Referans Referans Referans Referans Referans


Beyin Şaka Kaldırmaz

“Kişi gün boyu düşündüğü şeylerden ibarettir”(R.Waldo Emerson)

Tabii ki alt beyni kastediyorum... Nam-ı diğer bilinçaltı.

Peki nedir bu hakkında çok laf edilip, az şey bilinen bilinçaltı?

Ne olduğu ve “sistem”in bütünü içinde nasıl bir yere sahip olduğu hususunu ne yazık ki bizde herkes gibi bilgilerimizi aşan bir düzey olarak kabul etmek zorundayız.

Roger Sprey, 1960’ların başlarında, sağ ve sol loblardan oluşan iki beyne sahip olduğumuz olgusunu keşfetmişti. O günden günümüze kadar geçen kısacık zaman diliminde elde edilen bulguların, insan beynine ait binlerce yılllık bulguları aşan düzeyde olduğu söylenmektedir. Bilim adamları buna rağmen daha beynin %80nin çözülmeyi bekleyen bir sır olarak önümüzde durduğunun altını çiziyorlar!

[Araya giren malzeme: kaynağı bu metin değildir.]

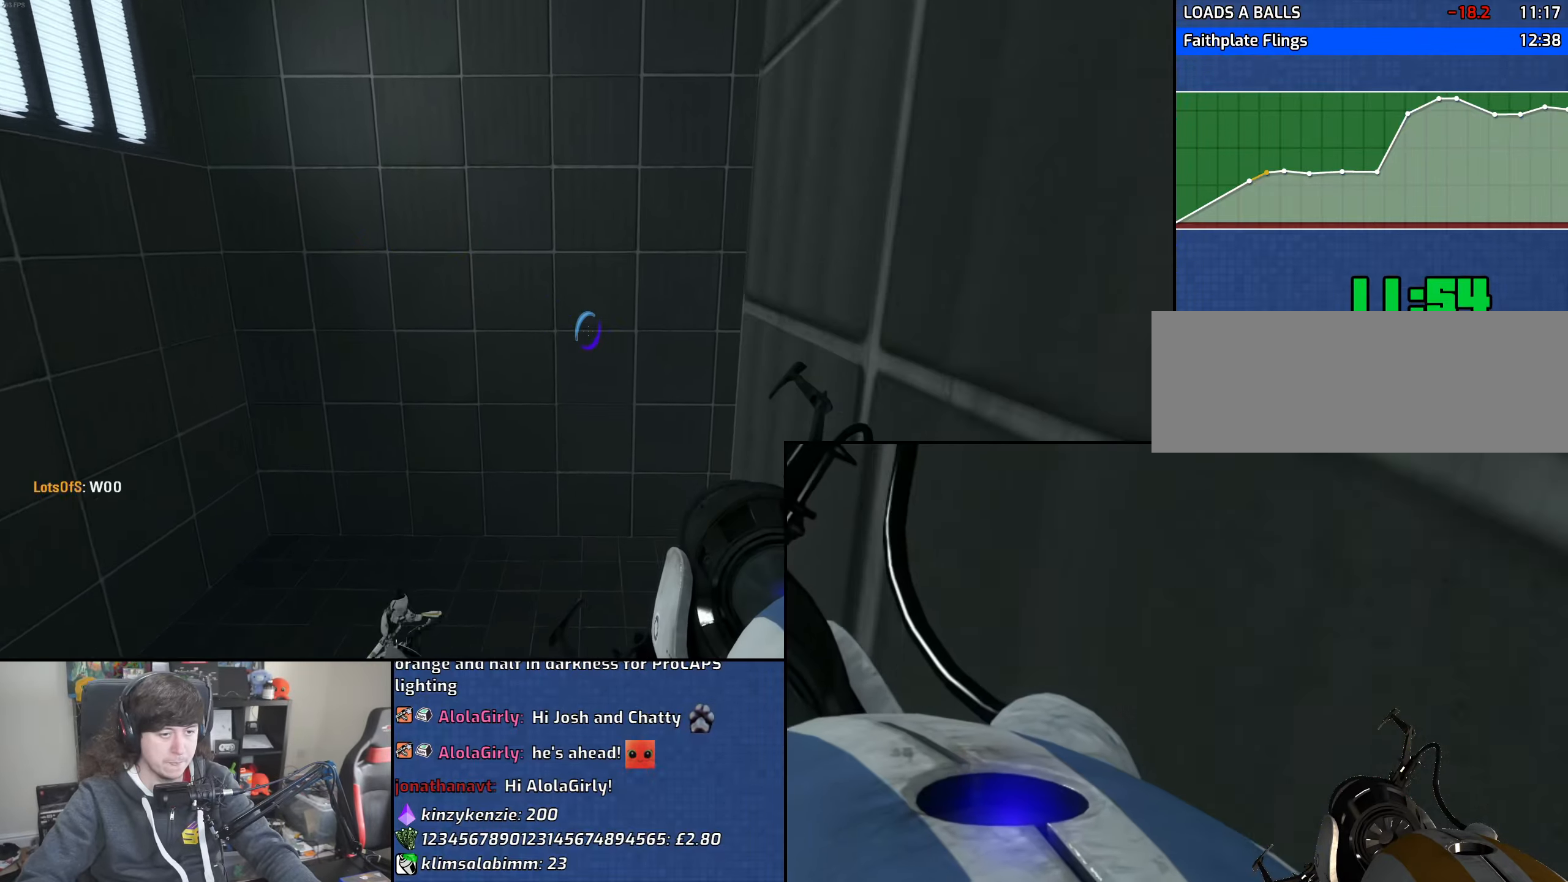
{"keys": [], "mouse": [], "events": [[116, "q", "down"], [166, "w", "up"], [216, "q", "up"], [283, "q", "down"], [350, "q", "up"], [400, "q", "down"], [483, "q", "up"]]}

Diğer yandan insan beyninin evrenle olan ilişkisini araştıranlar, her iki sistemin de holografik yapıya sahip olduğunu ve birbiriyle zorunlu bağlantı içinde bulunduklarını yüksek sesle söylemeye başladılar. Önde gelen birçok Kuantum fizikçisi, aslında bugünkü evren algısının beynin üç boyuta programlanmasının bir yansımasından ibaret olduğunu, yükselen insanlık bilincinin daha farklı aşamalara ulaşması ile görünenin arkasında “başka şeylerin” fark edilebileceğini de belirtmekten çekinmemektedirler!

Aslında fizikçiler bu söylemleriyle tam da tasavvufun alanına adım atmış oluyorlar ama, biz esas konumuza dönelim.

Bilinçaltının önemi hakkında İrlandalı yazar Joseph Murphy, “Bilinçaltının Gücü” adlı ünlü kitabında bakın neler diyor:

“Sizce nedir çağların en müthiş sırrı? Atom enerjisinin sırrı mı? Termonükleerenerji mi? Nötron bombası mı? Gezegenler arası yolculuk mu? Hayır hiçbiri değil. O halde nedir bu müthiş sır?Nerede bulunabilir ve nasıl temas kurulur ve eyleme geçirilir? Bunun cevabı olağanüstü basittir. Bu sır, insanların arayacağı en son yer olan kendi bilinçaltınızın içinde, mucizeler yaratan o harika güçtür”

Burada biraz duralım ve konuyu kendi bireysel konumumuz açısında irdeleyelim: Gerçekten biz bu gücün farkında mıyız? Farkında olanlar bunu “kendi iyiliği” için kullanabiliyor mu?

Bilinçaltının en belirgin özelliklerinden birisi, hiç “şaka kaldırmaz” oluşudur.

Yani; doğru yanlış, hayal gerçek ayırımı yapamaz!

Yine bir başka özelliği, ilişkilendirme tiryakisi veya “bağlantı budalası” olması dır!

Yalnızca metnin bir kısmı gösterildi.